Religion and Expression Rights Denied, Broader Reform Agenda Endangered
The decision by Turkey’s Constitutional Court to cancel constitutional amendments that would have opened the way for women to wear a headscarf in universities is a blow to freedom of religion and other fundamental rights, Human Rights Watch said today. The court ruled on June 5 that the Turkish parliament had violated the constitutionally enshrined principle of secularism when it passed amendments to lift the headscarf ban on university campuses. The amendments were adopted by an overwhelming majority of parliament.
“This decision means that women who choose to wear a headscarf in Turkey will be forced to choose between their religion and their education,” said Holly Cartner, Europe and Central Asia director at Human Rights Watch. “This is a truly disappointing decision and does not bode well for the reform process.”
In early February 2008, the governing Justice and Development Party (AKP), supported by the opposition Nationalist Action Party (MHP), passed changes to the constitution concerning the principle of equality and the right to education.

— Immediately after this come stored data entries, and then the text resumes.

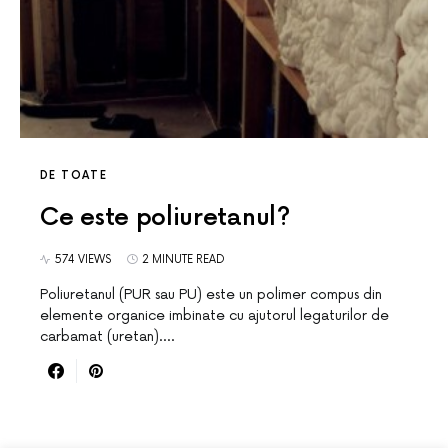
DE TOATE
Ce este poliuretanul?
574 VIEWS
2 MINUTE READ
Poliuretanul (PUR sau PU) este un polimer compus din
elemente organice imbinate cu ajutorul legaturilor de
carbamat (uretan).…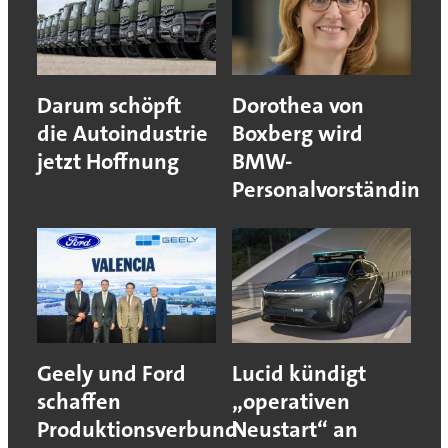
Darum schöpft
Dorothea von
die Autoindustrie
Boxberg wird
jetzt Hoffnung
BMW-
Personalvorständin
Geely und Ford
Lucid kündigt
schaffen
„operativen
Produktionsverbund
Neustart“ an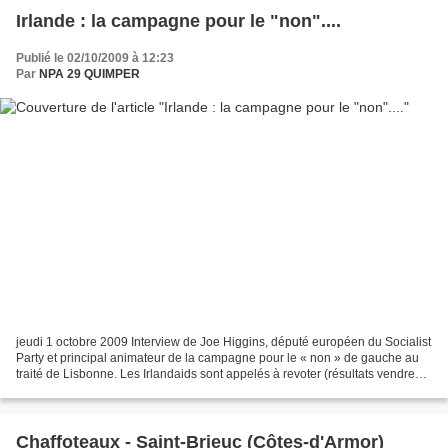
Irlande : la campagne pour le "non"....
Publié le 02/10/2009 à 12:23
Par
NPA 29 QUIMPER
jeudi 1 octobre 2009 Interview de Joe Higgins, député européen du Socialist
Party et principal animateur de la campagne pour le « non » de gauche au
traité de Lisbonne. Les Irlandaids sont appelés à revoter (résultats vendredi)
sur le traité de Lisbonne...
Chaffoteaux - Saint-Brieuc (Côtes-d'Armor)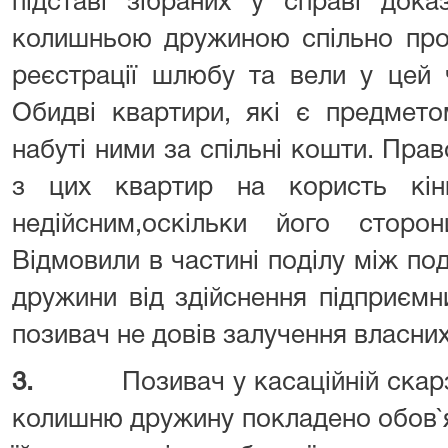
підставі зібраних у справі док
колишньою дружиною спільно про
реєстрації шлюбу та вели у цей 
Обидві квартири, які є предмет
набуті ними за спільні кошти. Прав
з цих квартир на користь кін
недійсним,оскільки його сторон
Відмовили в частині поділу між п
дружини від здійснення підприємни
позивач не довів залучення власних 
3.
Позивач у касаційній скар
колишню дружину покладено обов`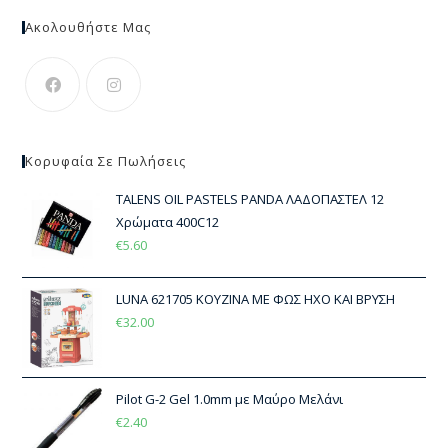
Ακολουθήστε Μας
Κορυφαία Σε Πωλήσεις
TALENS OIL PASTELS PANDA ΛΑΔΟΠΑΣΤΕΛ 12
Χρώματα 400C12
€
5.60
LUNA 621705 ΚΟΥΖΙΝΑ ΜΕ ΦΩΣ ΗΧΟ ΚΑΙ ΒΡΥΣΗ
€
32.00
Pilot G-2 Gel 1.0mm με Μαύρο Μελάνι
€
2.40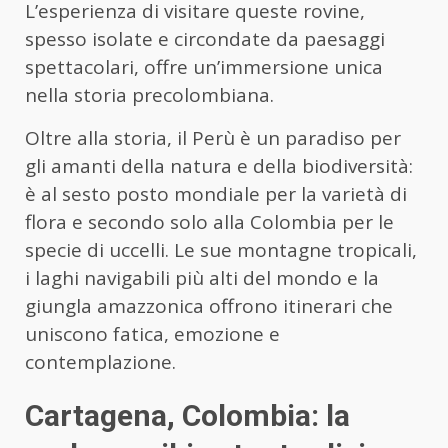
L’esperienza di visitare queste rovine,
spesso isolate e circondate da paesaggi
spettacolari, offre un’immersione unica
nella storia precolombiana.
Oltre alla storia, il Perù è un paradiso per
gli amanti della natura e della biodiversità:
è al sesto posto mondiale per la varietà di
flora e secondo solo alla Colombia per le
specie di uccelli. Le sue montagne tropicali,
i laghi navigabili più alti del mondo e la
giungla amazzonica offrono itinerari che
uniscono fatica, emozione e
contemplazione.
Cartagena, Colombia: la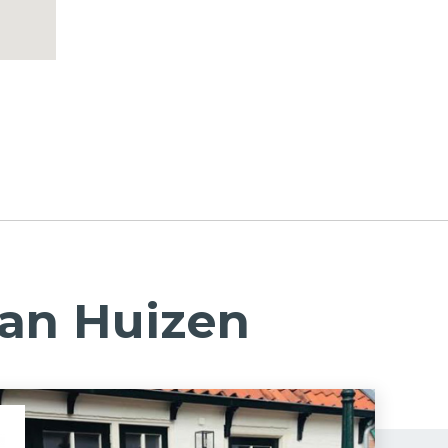
van Huizen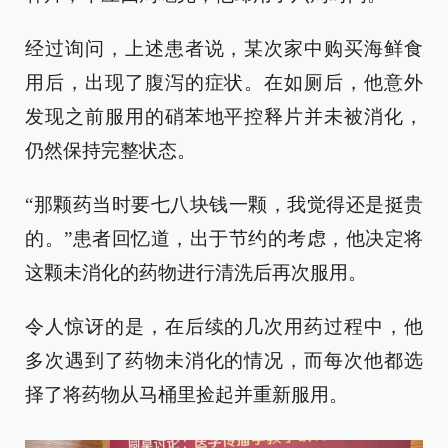
经过询问，上述患者说，某次家中购买海鲜食
用后，出现了腹泻的症状。在如厕后，他意外
发现之前服用的硝苯地平控释片并未被消化，
仍然保持完整状态。
“那颗药当时要七八块钱一颗，我觉得还是挺贵
的。”患者回忆道，出于节约的考虑，他决定将
这颗未消化的药物进行清洗后再次服用。
令人惊讶的是，在后续的几次用药过程中，他
多次遇到了药物未消化的情况，而每次他都选
择了将药物从马桶里捡起并重新服用。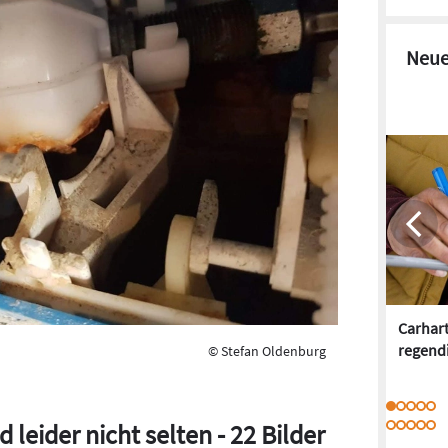
Neue
Carhar
regend
© Stefan Oldenburg
 leider nicht selten - 22 Bilder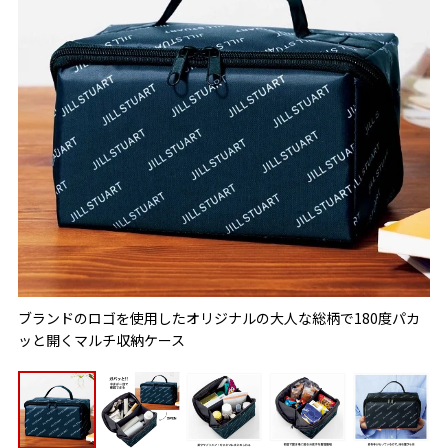
ブランドのロゴを使用したオリジナルの大人な総柄で180度パカ
ッと開くマルチ収納ケース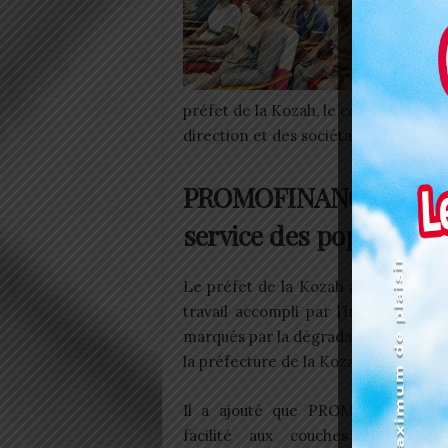
préfet de la Kozah, le colonel Bonfoh
direction et des sociétaires de l’insti
PROMOFINANCE KARA s
service des population
Le préfet de la Kozah a ouvert la c
travail accompli par l’institution m
marqués par la dégradation des porte
la préfecture de la Kozah et la région 
Il a ajouté que PROMOFINANCE 
facilité aux couches à faible 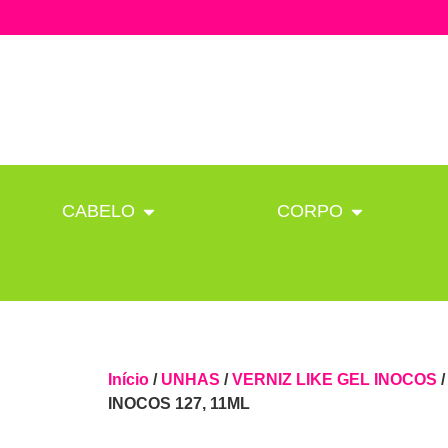
CABELO
CORPO
Início
/
UNHAS
/
VERNIZ LIKE GEL INOCOS
INOCOS 127, 11ML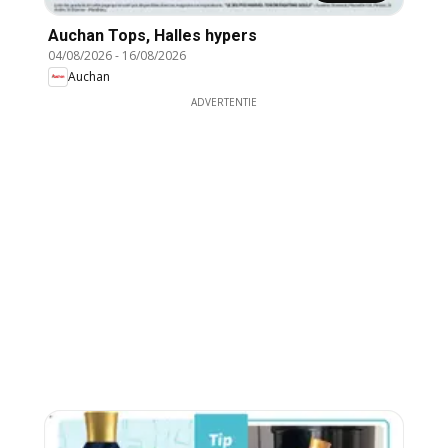
Auchan Tops, Halles hypers
04/08/2026
-
16/08/2026
Auchan
ADVERTENTIE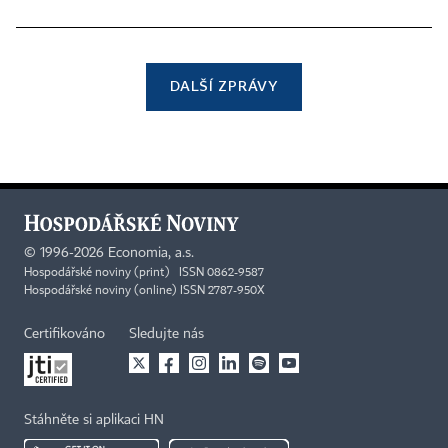
DALŠÍ ZPRÁVY
©
1996-2026
Economia, a.s.
Hospodářské noviny (print) ISSN 0862-9587
Hospodářské noviny (online) ISSN 2787-950X
Certifikováno
Sledujte nás
Stáhněte si aplikaci HN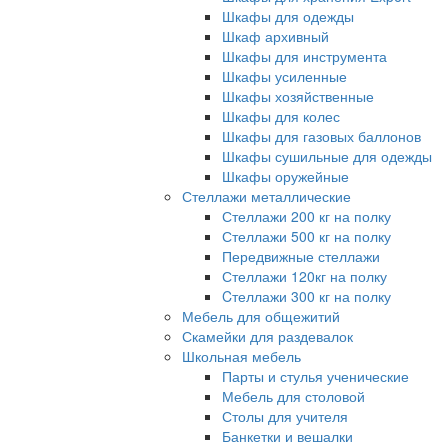
Шкафы для одежды
Шкаф архивный
Шкафы для инструмента
Шкафы усиленные
Шкафы хозяйственные
Шкафы для колес
Шкафы для газовых баллонов
Шкафы сушильные для одежды
Шкафы оружейные
Стеллажи металлические
Стеллажи 200 кг на полку
Стеллажи 500 кг на полку
Передвижные стеллажи
Стеллажи 120кг на полку
Cтеллажи 300 кг на полку
Мебель для общежитий
Скамейки для раздевалок
Школьная мебель
Парты и стулья ученические
Мебель для столовой
Столы для учителя
Банкетки и вешалки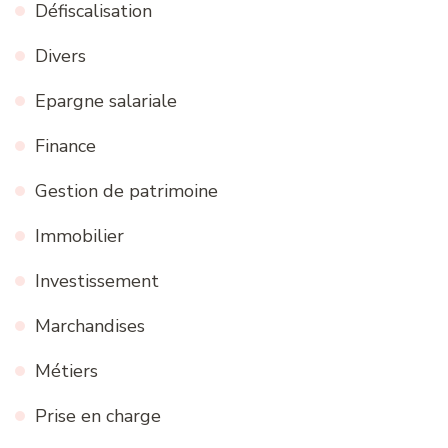
Défiscalisation
Divers
Epargne salariale
Finance
Gestion de patrimoine
Immobilier
Investissement
Marchandises
Métiers
Prise en charge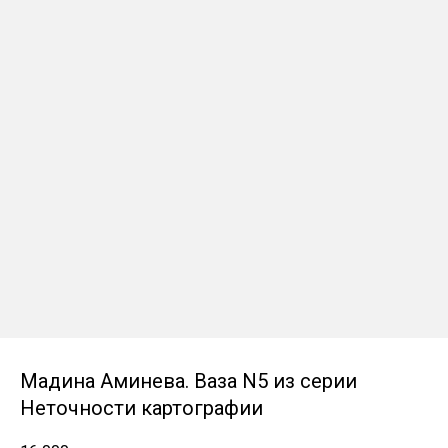
Мадина Аминева. Ваза N5 из серии
Неточности картографии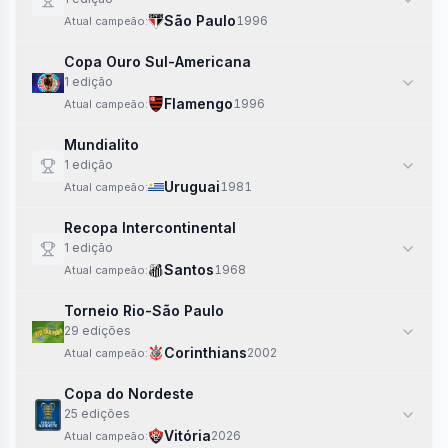
São Paulo
1996
Atual campeão:
Copa Ouro Sul-Americana
1
edi
ção
Flamengo
1996
Atual campeão:
Mundialito
1
edi
ção
Uruguai
1981
Atual campeão:
Recopa Intercontinental
1
edi
ção
Santos
1968
Atual campeão:
Torneio Rio-São Paulo
29
edi
ções
Corinthians
2002
Atual campeão:
Copa do Nordeste
25
edi
ções
Vitória
2026
Atual campeão:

The headscarf is not specifically mentioned in either of these amendments, but the parliament’s intention was to end its ban in universities.
The Constitutional Court’s decision to annul these amendments will have a dire impact on women university students who wish to wear a headscarf for reasons of conscience and as an expression of their Muslim faith. Human Rights Watch has long supported lifting the current restrictions on headscarves in university on the grounds that the prohibition is an unwarranted infringement on the right to religious practice. Moreover, this restriction of dress, which only applies to women, is discriminatory and violates their right to education, freedom of thought, conscience, religion, and privacy.
In a 2004 report, “Memorandum to the Turkish Government on Human Rights Watch’s Concerns with Regard to Academic Freedom in Higher Education, and Access to Higher Education for Women who Wear the Headscarf ”, Human Rights Watch urged the government to lift the headscarf ban as part of a broader strategy for remedying shortcomings in the protection of women and improving their access to education and employment. A similar approach was suggested by the United Nations Committee on the Elimination of Discrimination against Women.
“The failed attempt by the AKP government to change the constitution on the headscarf issue only highlights its failure to redraft the constitution in its entirety, despite having promised to do so when it was re-elected,” Cartner said. “The 1982 constitution fails to protect human rights and should have been done away with already.”
The current constitution was drawn up in 1982 under the then-military regime brought to power by the September 12, 1980 military coup. This constitution severely restricts the fundamental freedoms and human rights enshrined in Turkey’s international human rights obligations, including limitations on freedom of expression, which have had a particularly negative impact on Turkey’s minorities.
After being re-elected with 47 percent of the vote in the July 2007 general election, the government promised to revise the 1982 Constitution entirely. However, instead of producing a new draft constitution that would address the broad range of rights concerns, the government controversially promoted only the amendments to lift the headscarf ban that prompted the June 5 Constitutional Court decision.
The constitutional changes were drawn up by the government with the support of the opposition MHP on January 29, 2008 and passed by the Turkish Parliament on February 6 and 9. On February 22, President Abdullah Gül approved the changes. In response, the opposition CHP (Republican People’s Party) and the DSP (Democratic Left Party) applied to the Constitutional Court for the annulment of these changes on the grounds that they violated the principle of secularism in Article 2 of the Constitution.
On May 17, Osman Can, the rapporteur appointed by the Constitutional Court, submitted a report to the court advising that the case should be dismissed on the grounds that the court’s authority could not extend to monitoring substantive constitutional changes introduced by a parliament. Osman Can’s report, which had no binding power on the court, focused on the limitations on the court’s powers and argued on the basis of the court’s previous decisions and the 1982 Constitution that its focus should be on monitoring constitutional reforms on a procedural basis.